Error when trying to deploy dev branch with AWS Codepipeline
Closed this issue · 3 comments
Describe the issue
When I try to deploy my Serverless project to a dev pipeline using AWS Codepipeline I get the error "ENOENT: no such file or directory, open '/root/.aws/credentials'" error at the build stage. If I remove the entries for serverless-better-credentials from serverless.yml and package.json however, the build works fine.
To Reproduce
set up AWS to use single sign-on
Deploy dev branch using Codepipeline
Expected behavior
The plugin doesn't interfere with deployment. I assume this is what's happening because the error disappears when code pipeline excluded.
Screenshots
Where the build fails and stack trace:
Desktop (please complete the following information):
- OS: macOS Monterey v12.6.1
- Version (serverless-better-credentials): 1.1.3
- Serverless Version: 3.27.0
Additional context
I'm not sure what the issue could be so I'm hoping someone could give me some insight as to the possible causes and where to look to try and resolve this.

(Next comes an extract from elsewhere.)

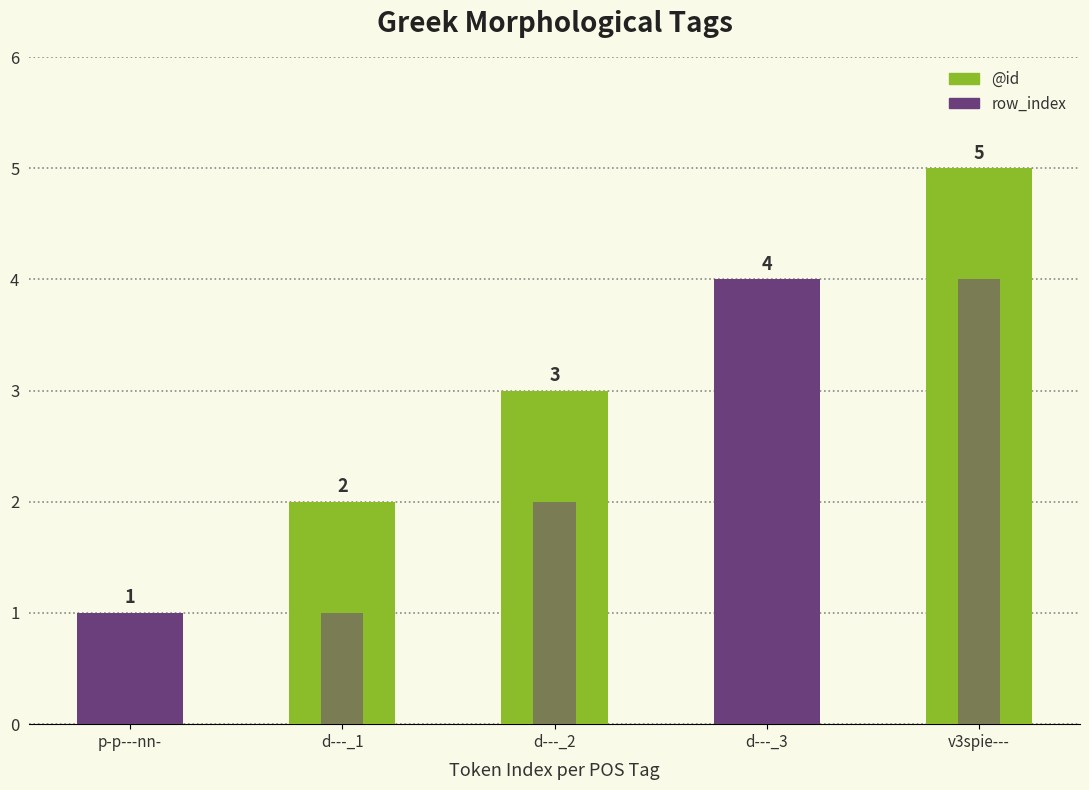

Reading right to left, transcribe all the data shown in this chart.

@id: 5	4	3	2	1
row_index: 4	3	2	1	0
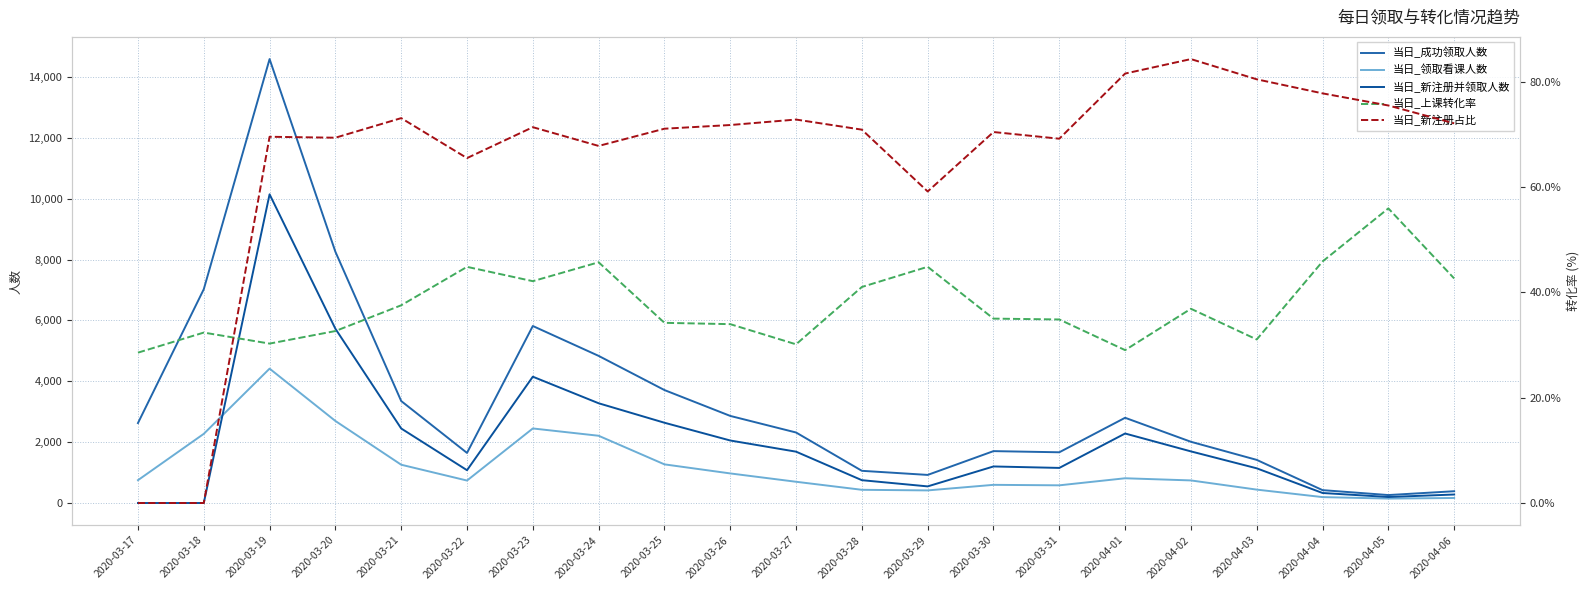

Does the chart have visible grid lines?

Yes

You are right that it is this plug-in that's causing it.
The error is a bit confusing, but it just means that none of the credential providers (as listed here: https://github.com/thomasmichaelwallace/serverless-better-credentials#other-credential-resolution) could be resolved.
I'm not actually sure what/how code pipeline provides credentials; it could well be the EC2 metadata service. One workaround could be to configure your pipeline environment so that the AWS_X environment variables are set: https://docs.aws.amazon.com/sdk-for-javascript/v2/developer-guide/loading-node-credentials-environment.html
(as an aside, if you're using code pipeline, you may have a better time using the AWS-CDK instead of the Serverless Framework because it has built in support for pipelines as well as all credential types supported by AWS).
Thanks for your help and suggestions! The work that affect's this has been put on the back burner for now, but when it comes back around I'll investigate the AWS_X environment variables. I'm not sure I'll be able to move away from Serverless at this point.
It's a bit late, but I've added a bit to the readme about how to deal with this CI/CD scenario by creating a temporary ~/.aws/credentials file- see:
I'll close this issue for now, but feel free to re-open if you have any trouble.